Gibson olhou para Monica. Ambos sabiam que aquele homem não precisava de armas, mas aquilo não seria o que as fitas de vigilância revelariam mais tarde. Para todos os efeitos, estariam resistindo à prisão. Com uma rápida troca de olhares, eles decidiram o que deveria ser feito.

– Está com a sua arma? – Monica sussurrou para Melissa.

– Estou.

– Use-a.

– O quê? – ela retrucou em voz baixa.

– Faça o que eu digo ou estaremos mortos! – Monica rebateu, seu olhar fixo no homem à frente deles.

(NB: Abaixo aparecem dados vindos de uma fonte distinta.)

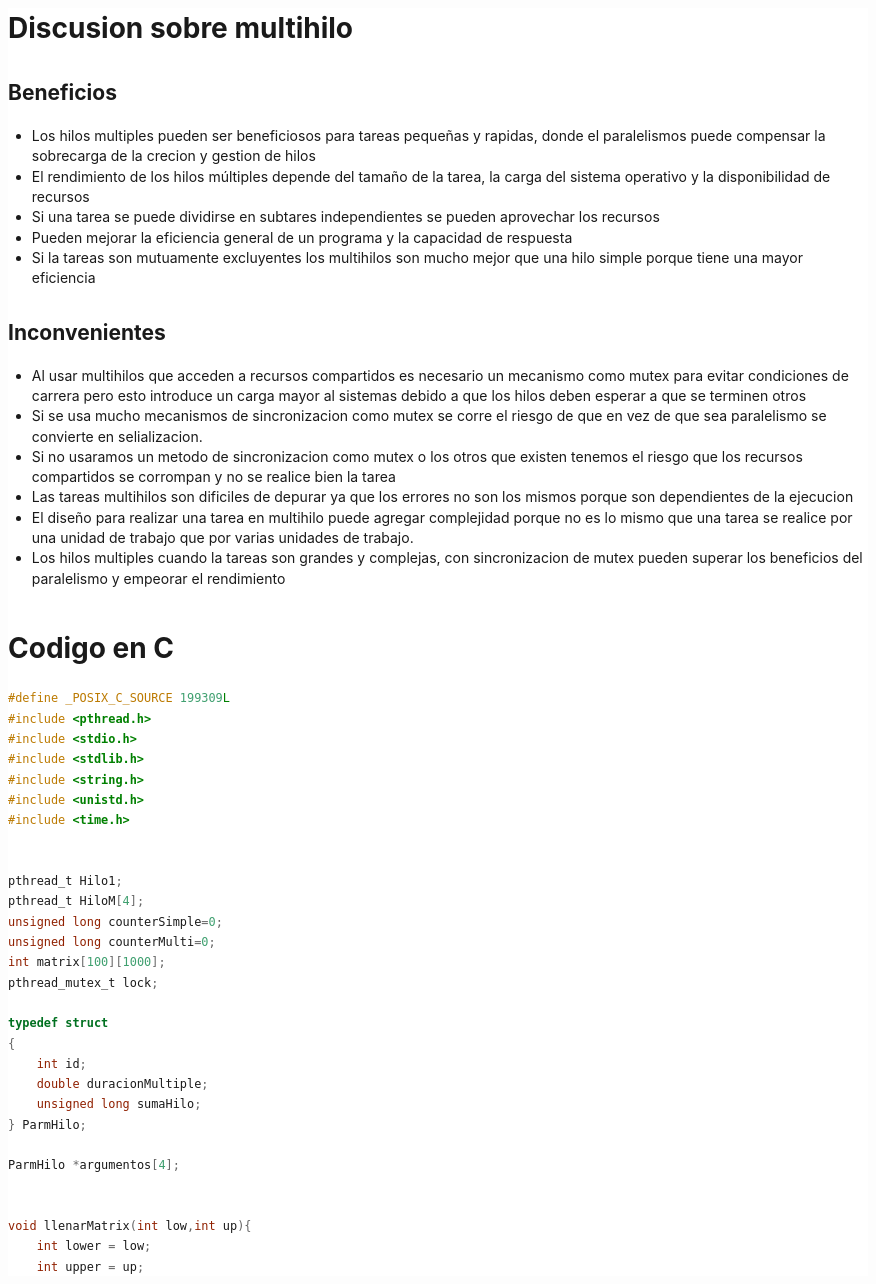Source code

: # Discusion sobre multihilo

## Beneficios

- Los hilos multiples pueden ser beneficiosos para tareas pequeñas y rapidas, donde el paralelismos puede compensar la sobrecarga de la crecion y gestion de hilos
- El rendimiento de los hilos múltiples depende del tamaño de la tarea, la carga del sistema operativo y la disponibilidad de recursos
- Si una tarea se puede dividirse en subtares independientes se pueden aprovechar los recursos
- Pueden mejorar la eficiencia general de un programa y la capacidad de respuesta
- Si la tareas son mutuamente excluyentes los multihilos son mucho mejor que una hilo simple porque tiene una mayor eficiencia

## Inconvenientes

- Al usar multihilos que acceden a recursos compartidos es necesario un mecanismo como mutex para evitar condiciones de carrera pero esto introduce un carga mayor al sistemas debido a que los hilos deben esperar a que se terminen otros
- Si se usa mucho mecanismos de sincronizacion como mutex se corre el riesgo de que en vez de que sea paralelismo se convierte en selializacion.
- Si no usaramos un metodo de sincronizacion como mutex o los otros que existen tenemos el riesgo que los recursos compartidos se corrompan y no se realice bien la tarea
- Las tareas multihilos son dificiles de depurar ya que los errores no son los mismos porque son dependientes de la ejecucion
- El diseño para realizar una tarea en multihilo puede agregar complejidad porque no es lo mismo que una tarea se realice por una unidad de trabajo que por varias unidades de trabajo.
- Los hilos multiples cuando la tareas son grandes y complejas, con sincronizacion de mutex pueden superar los beneficios del paralelismo y empeorar el rendimiento


# Codigo en C
```c
#define _POSIX_C_SOURCE 199309L
#include <pthread.h> 
#include <stdio.h> 
#include <stdlib.h> 
#include <string.h> 
#include <unistd.h> 
#include <time.h>


pthread_t Hilo1; 
pthread_t HiloM[4]; 
unsigned long counterSimple=0; 
unsigned long counterMulti=0;
int matrix[100][1000];
pthread_mutex_t lock; 

typedef struct 
{
    int id;
    double duracionMultiple;
    unsigned long sumaHilo;
} ParmHilo;

ParmHilo *argumentos[4];


void llenarMatrix(int low,int up){
    int lower = low;
    int upper = up;
```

Depois de hesitar por alguns segundos, Melissa sacou a pistola e disparou três vezes contra o peito do policial, que nada sofreu para a sua surpresa. Ele abaixou a arma e, calmamente, começou a avançar na direção deles. – Vai! – ela gritou para Monica, jogando-lhe as chaves da picape.

Melissa se voltou a tempo de ver o homem agarrar Gibson pela jaqueta e arremessá-lo para longe sem dificuldade. Antes que pudesse reagir, o homem a golpeou, jogando-a contra uma das pilastras. Ela pôde ouvir o barulho das suas costelas se partindo com o impacto. Ignorando a dor, atirou novamente, tentando retardar o avanço de seu agressor. Por um instante, ela pensou que ele estivesse usando um colete à prova de balas, mas o sangue no uniforme dizia o contrário. Seus olhos se voltaram para Gibson, que estava caído a poucos metros de onde ela estava, ainda atordoado pelo golpe que levara.

– Mas o que... – murmurou consigo mesma.

Foi quando ela viu a picape se aproximando em alta velocidade. O veículo se chocou contra o corpo do policial, que voou sobre o capô e arrebentou o lado direito do pára-brisa. Uma freada brusca jogou-o violentamente contra o chão.

– Entra no carro! – gritou Monica, seus olhos voltados para o corpo que jazia inerte sobre o concreto – Não temos muito tempo!

Sem hesitar, Melissa se levantou e correu até Gibson, ajudando-o a entrar na picape, que partiu cantando pneus no meio da noite.



Momentos depois, o policial levantou-se lentamente, ajeitando o uniforme sujo de sangue e poeira. Seu olhar se voltou para a câmera de vigilância por alguns instantes, antes de partir como se nada houvesse acontecido. Em um prédio a alguns quarteirões dali, em uma sala repleta de monitores de TV, Walter Skinner assistia a tudo em silêncio.



– Que diabos foi aquilo? – Melissa olhava para trás, ainda tentando entender o que acabara de ver.

– Tivemos sorte. Ele poderia nos ter matado sem piscar – Monica notou a expressão de dor no rosto da outra mulher – Você está bem?

– Vou ficar – ela respondeu, respirando com dificuldade – Mais um pouco e ele me partiria ao meio.

– Como ele está? – Monica voltou os olhos para Gibson, deitado no banco de trás.

– Só um pouco grogue por causa da pancada, mas vai ficar bem. Agora precisa me dizer com o que estamos lidando aqui.

– Aquele homem era um supersoldado – Monica respondeu – Isso quer dizer que estamos no caminho certo.